Не погребуй, — полез в сумку. И достав картошку, луковицу и селедку, предложил Кузьме.
— Ешь, голубчик. Оно не шибко что, но хоть червяка заморишь, в пузе теплей станет. Кузьма не заставил себя упрашивать. И лишь когда съел все подчистую, спохватился:
— А вы теперь-то как?
— Да я тут рядом живу. Не сумлевайся. Приспичит, схожу, — указал на покосившийся дом, смотревший на мир жалобно.
— Один живете? — вырвалось у Кузьмы удивленное.
— Конешно. Кому нынче старики надобны? Коротаю свое до смерти. Много ль мне осталось? На что молодым мороку вешать? Кто я теперь? Тень на погосте. Они нынче тяжко живут. Отделились. Давно ушли от меня. Но не забижаюсь. Навещают. Харчей дают. Подсобляют. Не вовсе бросили. Помнят про меня, — разговорился сторож.
— Откуда узнал, что на мне тюремный номер? — изменил тему разговора Огрызок. И старик, прищурившись, дробно рассмеялся:
— Да как не знать? Сам там побывал. Пять годов в обрат. Две зимы ни за что отмаялся. Не думал, что вживе выйду. Что своей кончиной отойду. Из-за ей, тюрьмы проклятой, дети покинули. Стыдятся и нынче. Хоть и молчат, не попрекают, ан сердцем чую, — умолк сторож ненадолго, а потом продолжил: — Вот тут в те годы стоял газетный киоск. Ну а ночью его обокрали. Забрали выручку. Все выгребли ворюги треклятые.
— Да какой там навар? Одна мелочь! Какой дурак на это клюнет? — не поверил Огрызок.

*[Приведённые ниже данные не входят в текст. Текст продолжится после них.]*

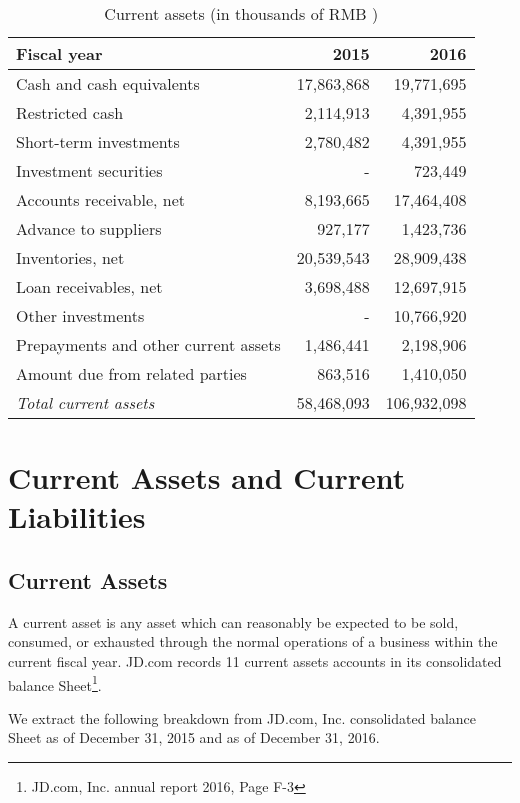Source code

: \begin{table}[H]	
	\begin{center}
		\begin{tabular}{lrr}
			\toprule
			\textbf{Fiscal year}&\textbf{2015}&\textbf{2016}\\
			\midrule
			Cash and cash equivalents&17,863,868&19,771,695\\
			Restricted cash&2,114,913&4,391,955\\
			Short-term investments&2,780,482&4,391,955\\
			Investment securities&-&723,449\\
			Accounts receivable, net&8,193,665&17,464,408\\
			Advance to suppliers&927,177&1,423,736\\
			Inventories, net&20,539,543&28,909,438\\
			Loan receivables, net&3,698,488&12,697,915\\
			Other investments&-&10,766,920\\
			Prepayments and other current assets&1,486,441&2,198,906\\
			Amount due from related parties&863,516&1,410,050\\
			\qquad\emph{Total current assets}&58,468,093&106,932,098\\
			\bottomrule
		\end{tabular}
	\end{center}
	\caption{Current assets (in thousands of RMB \textyen)}\label{table:1}
\end{table}

\chapter{Current Assets and Current Liabilities}
\section{Current Assets}
A current asset is any asset which can reasonably be expected to be sold, consumed, or exhausted through the normal operations of a business within the current fiscal year. JD.com records 11 current assets accounts in its consolidated balance Sheet\footnote{JD.com, Inc. annual report 2016, Page F-3}. 

We extract the following breakdown from JD.com, Inc. consolidated balance Sheet as of December 31, 2015 and as of December 31, 2016.\\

— Мальчата его тряхнули. На папиросы. Им больше — без надобности, руку набивали. Ну, меня вызвали. Ругать начали, как не доглядел, старый хрыч? А я хуже тебя вылепил, сорвалось. Возьми и скажи напрямки, мол, кому он надо? Нынче жрать нечего люду, подтирка — без надобности. Вот и не обращал вниманья на тот киоск. Меня чуть с говном не смешали за дурной язык. И как политического в тюрьму увезли. Чтоб наперед мозгов свой язык не высовывал, — горько выдохнул
сторож и продолжил: — Две зимы моей башкой гвозди и полу заколачивали. Озверелый там народ. Ироды окаянные! Ладно, тело, душу в говно измазали. Хорошо, сын мой старший вступился. Жалобу подал с прошеньем о помиловании. Сказал в ем, что с ума я вышел по старости. Два года по начальникам ходил. И все же вызволил меня. Не то бы сгнил в тюрьме. Иль впрямь свихнулся. Ты сидел на втором этаже этой тюрьмы? — спросил он Кузьму.
— Только сегодня оттуда.
— Сынок ты мой! Горемыка! Ну да чего же мы тут? Зачем здесь держу тебя? Небось, ждут дома?
— Нет у меня никого. Идти некуда, — признался Огрызок.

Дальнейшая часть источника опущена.